One of those vendors who have westernized the sandwich is Bonmi. Bon mi is an American franchise that is inspired by Vietnamese cuisine, as you can guess by the spelling of the business’s name- and their creative way of suggesting “banh mi”- it does not derive from Vietnamese culture in the slightest but rather is a western take on the sandwich. The founder of the company is named Brian Berger, a Caucasian man who opened his first franchise in New York, 2011. They pride themselves in experimenting and reconstructing the recipe of Banh mi sandwiches by selling them in forms of salads, quinoa, white/brown rice, or noodle bowls. Essentially, they are removing one of the most distinct elements to the dish, the French baguette, and then identifying them as Vietnamese Banh mi’s. Their practices are exploitative and insulting to Vietnamese cuisine. They have beguiled their patrons to believe they are experiencing the true Vietnamese Banh mi but they are not. This shows how popular the Vietnamese sandwich has become, it is so well-liked among Americans that entrepreneurs have decided to imitate the sandwich recipe and capitalize on its flavors that derive from French and Vietnamese flavors.

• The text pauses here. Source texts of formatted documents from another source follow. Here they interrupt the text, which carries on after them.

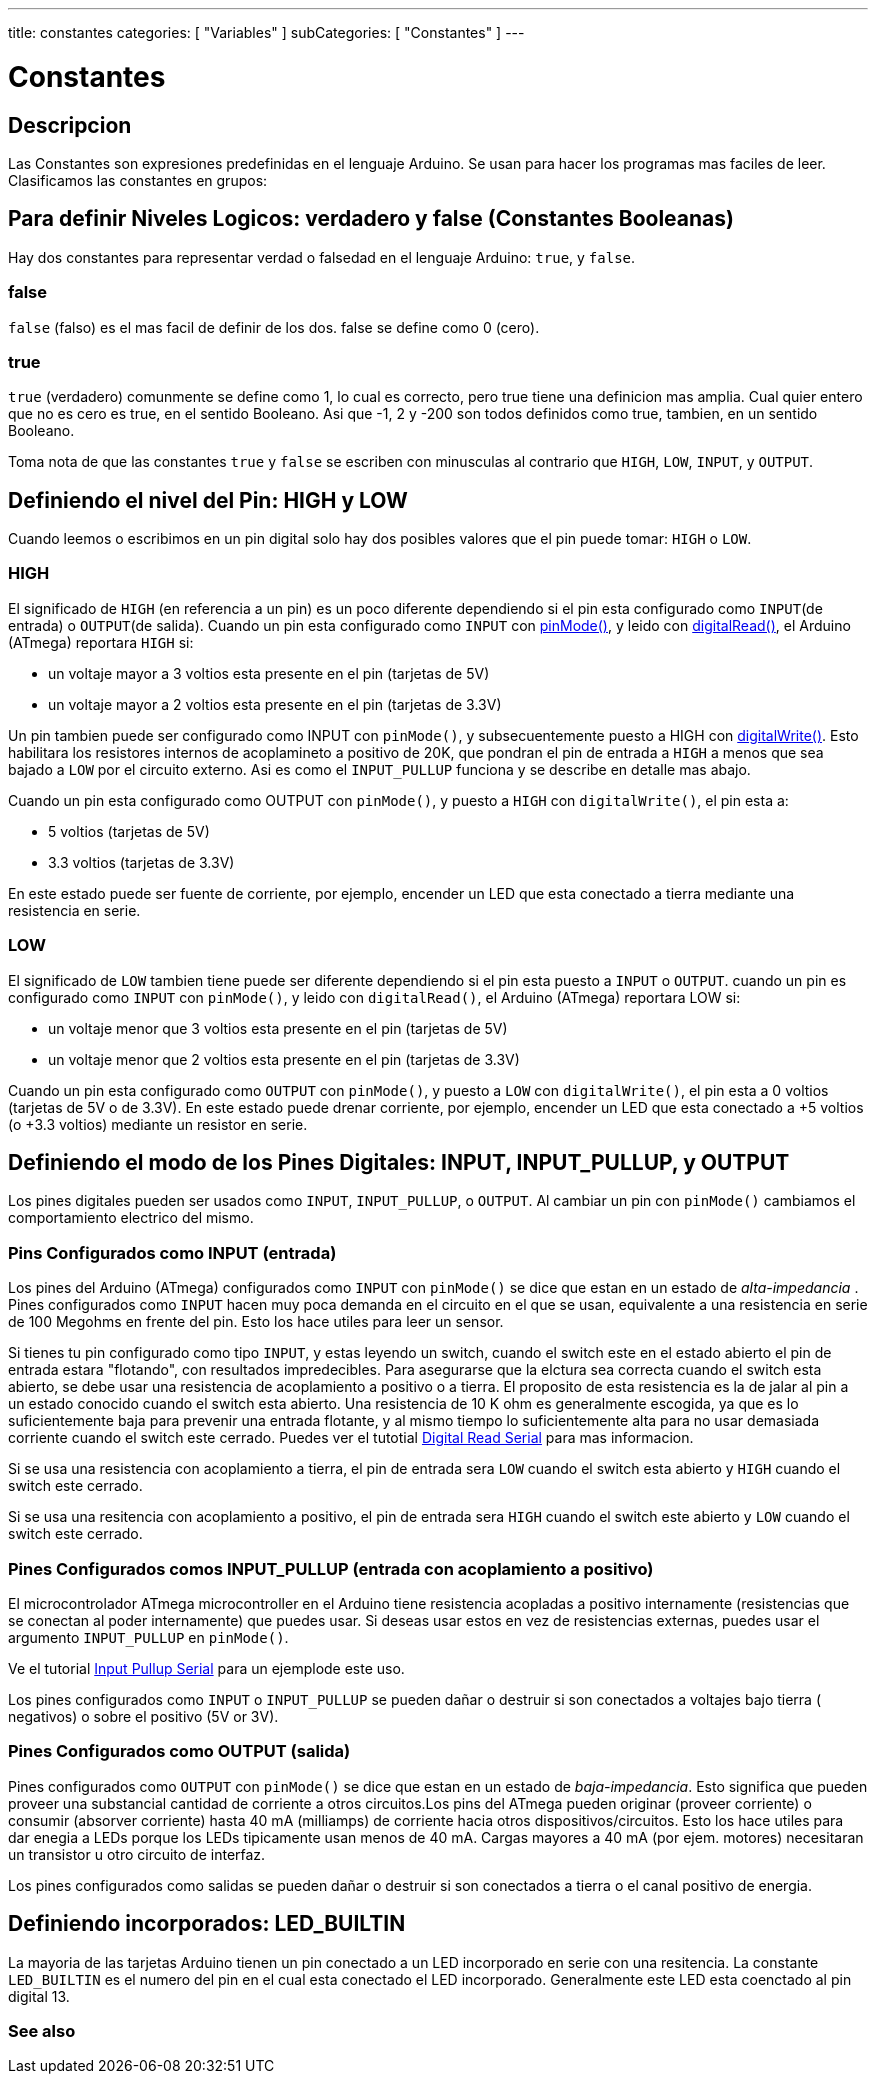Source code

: ---
title: constantes
categories: [ "Variables" ]
subCategories: [ "Constantes" ]
---

:source-highlighter: pygments
:pygments-style: arduino



= Constantes


// OVERVIEW SECTION STARTS
[#overview]
--

[float]
== Descripcion
Las Constantes son expresiones predefinidas en el lenguaje Arduino. Se usan para hacer los programas mas faciles de leer. Clasificamos las constantes en grupos:

[float]
== Para definir Niveles Logicos: verdadero y false (Constantes Booleanas)
Hay dos constantes para representar verdad o falsedad en el lenguaje Arduino: `true`, y `false`.

[float]
=== false
`false` (falso) es el mas facil de definir de los dos. false se define como 0 (cero).
[%hardbreaks]

[float]
=== true
`true` (verdadero) comunmente se define como 1, lo cual es correcto, pero true tiene una definicion mas amplia. Cual quier entero que no es cero es true, en el sentido Booleano. Asi que -1, 2 y -200 son todos definidos como true, tambien, en un sentido Booleano.
[%hardbreaks]

Toma nota de que las constantes `true` y `false` se escriben con minusculas al contrario que `HIGH`, `LOW`, `INPUT`, y `OUTPUT`.
[%hardbreaks]

[float]
== Definiendo el nivel del Pin: HIGH y LOW
Cuando leemos o escribimos en un pin digital solo hay dos posibles valores que el pin puede tomar: `HIGH` o `LOW`.

[float]
=== HIGH
El significado de `HIGH` (en referencia a un pin) es un poco diferente dependiendo si el pin esta configurado como `INPUT`(de entrada) o `OUTPUT`(de salida). Cuando un pin esta configurado como `INPUT` con link:../../../functions/digital-io/pinMode[pinMode()], y leido con link:../../../functions/digital-io/digitalRead[digitalRead()], el Arduino (ATmega) reportara `HIGH` si:

  - un voltaje mayor a 3 voltios esta presente en el pin (tarjetas de 5V)
  - un voltaje mayor a 2 voltios esta presente en el pin (tarjetas de 3.3V)
[%hardbreaks]

Un pin tambien puede ser configurado como INPUT con `pinMode()`, y subsecuentemente puesto a HIGH con link:../../../functions/digital-io/digitalWrite[digitalWrite()]. Esto habilitara los resistores internos de acoplamineto a positivo de 20K, que pondran el pin de entrada a `HIGH` a menos que sea bajado a `LOW` por el circuito externo. Asi es como el `INPUT_PULLUP` funciona y se describe en detalle mas abajo.
[%hardbreaks]

Cuando un pin esta configurado como OUTPUT con `pinMode()`, y puesto a `HIGH` con `digitalWrite()`, el pin esta a:

  - 5 voltios (tarjetas de 5V)
  - 3.3 voltios (tarjetas de 3.3V)

En este estado puede ser fuente de corriente, por ejemplo, encender un LED que esta conectado a tierra mediante una resistencia en serie.
[%hardbreaks]

[float]
=== LOW
El significado de `LOW` tambien tiene puede ser diferente dependiendo si el pin esta puesto a `INPUT` o `OUTPUT`. cuando un pin es configurado como `INPUT` con `pinMode()`, y leido con `digitalRead()`, el Arduino (ATmega) reportara LOW si:

  - un voltaje menor que 3 voltios esta presente en el pin (tarjetas de 5V)
  - un voltaje menor que 2 voltios esta presente en el pin (tarjetas de 3.3V)

Cuando un pin esta configurado como `OUTPUT` con `pinMode()`, y puesto a `LOW` con `digitalWrite()`, el pin esta a 0 voltios (tarjetas de 5V o de 3.3V). En este estado puede drenar corriente, por ejemplo, encender un LED que esta conectado a +5 voltios (o +3.3 voltios) mediante un resistor en serie.
[%hardbreaks]

[float]
== Definiendo el modo de los Pines Digitales: INPUT, INPUT_PULLUP, y OUTPUT
Los pines digitales pueden ser usados como `INPUT`, `INPUT_PULLUP`, o `OUTPUT`. Al cambiar un pin con `pinMode()` cambiamos el comportamiento electrico del mismo.

[float]
=== Pins Configurados como INPUT (entrada)
Los pines del Arduino (ATmega) configurados como `INPUT` con `pinMode()` se dice que estan en un estado de _alta-impedancia_ . Pines configurados como `INPUT` hacen muy poca demanda en el circuito en el que se usan, equivalente a una resistencia en serie de 100 Megohms en frente del pin. Esto los hace utiles para leer un sensor.
[%hardbreaks]

Si tienes tu pin configurado como tipo `INPUT`, y estas leyendo un switch, cuando el switch este en el estado abierto el pin de entrada estara "flotando", con resultados impredecibles. Para asegurarse que la elctura sea correcta cuando el switch esta abierto, se debe usar una resistencia de acoplamiento a  positivo o a tierra. El proposito de esta resistencia es la de jalar al pin a un estado conocido cuando el switch esta abierto. Una resistencia de 10 K ohm es generalmente escogida, ya que es lo suficientemente baja para prevenir una entrada flotante, y al mismo tiempo lo suficientemente alta para no usar demasiada corriente cuando el switch este cerrado. Puedes ver el tutotial http://arduino.cc/en/Tutorial/DigitalReadSerial[Digital Read Serial^] para mas informacion.
[%hardbreaks]

Si se usa una resistencia con acoplamiento a tierra, el pin de entrada sera `LOW` cuando el switch esta abierto y `HIGH` cuando el switch este cerrado.
[%hardbreaks]

Si se usa una resitencia con acoplamiento a positivo, el pin de entrada sera `HIGH` cuando el switch este abierto y `LOW` cuando el switch este cerrado.
[%hardbreaks]

[float]
=== Pines Configurados comos INPUT_PULLUP (entrada con acoplamiento a positivo)
El microcontrolador ATmega microcontroller en el Arduino tiene resistencia acopladas a positivo internamente (resistencias que se conectan al poder internamente) que puedes usar. Si deseas usar estos en vez de resistencias externas, puedes usar el argumento  `INPUT_PULLUP` en `pinMode()`.
[%hardbreaks]

Ve el tutorial http://arduino.cc/en/Tutorial/InputPullupSerial[Input Pullup Serial^] para un ejemplode este uso.
[%hardbreaks]

Los pines configurados como `INPUT` o `INPUT_PULLUP` se pueden dañar o destruir si son conectados a voltajes bajo tierra ( negativos) o sobre el positivo (5V or 3V).
[%hardbreaks]

[float]
=== Pines Configurados como OUTPUT (salida)
Pines configurados como `OUTPUT` con `pinMode()` se dice que estan en un estado de _baja-impedancia_. Esto significa que pueden proveer una substancial cantidad de corriente a otros circuitos.Los pins del ATmega pueden originar (proveer corriente) o consumir (absorver corriente) hasta 40 mA (milliamps) de corriente hacia otros dispositivos/circuitos. Esto los hace utiles para dar enegia a LEDs porque los LEDs tipicamente usan menos de 40 mA. Cargas mayores a 40 mA (por ejem. motores) necesitaran un transistor u otro circuito de interfaz.
[%hardbreaks]

Los pines configurados como salidas se pueden dañar o destruir si son conectados a tierra o el canal positivo de energia.
[%hardbreaks]

[float]
== Definiendo incorporados: LED_BUILTIN
La mayoria de las tarjetas Arduino tienen un pin conectado a un LED incorporado en serie con una resitencia. La constante `LED_BUILTIN` es el numero del pin en el cual esta conectado el LED incorporado. Generalmente este LED esta coenctado al pin digital 13.

--
// OVERVIEW SECTION ENDS



// HOW TO USE SECTION STARTS
[#howtouse]
--

--
// HOW TO USE SECTION ENDS

// SEE ALSO  SECTION BEGINS
[#see_also]
--

[float]
=== See also

[role="language"]

--
// SEE ALSO SECTION ENDS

As the banh mi sandwich becomes more popular in the United States there has been a noticeable impact on its original concept. The Vietnamese sandwich has always offered people a tasty inexpensive lunch that can be made quickly and eaten with no mess, but American influence could possibly jeopardize this. The Tasty! brand has shown investment in their own variation of the Banh mi sandwich by starting their own franchise called The Banh Shop. Their locations have been built dominantly at airports in Texas, Seattle and Canada where influx of customers is always high and bustling. They have expressed their potential for the Vietnamese sandwich by, “hoping banh mi sandwiches can be the next burrito,” meaning they want the dish to be endlessly customizable for anyone even if it compromises the quality and integrity of the dish. Tasty! being the parent company of fast food restaurants like KFC, A&W, Pizza Hut and Taco Bell cannot and should not deliver Banh mi’s at the scope and quality they do for their other franchises. The American owned franchises like BonMi and The Banh Shop have modified the original Banh mi sandwich too far and they are businesses that do not pay homage to Vietnamese cuisine.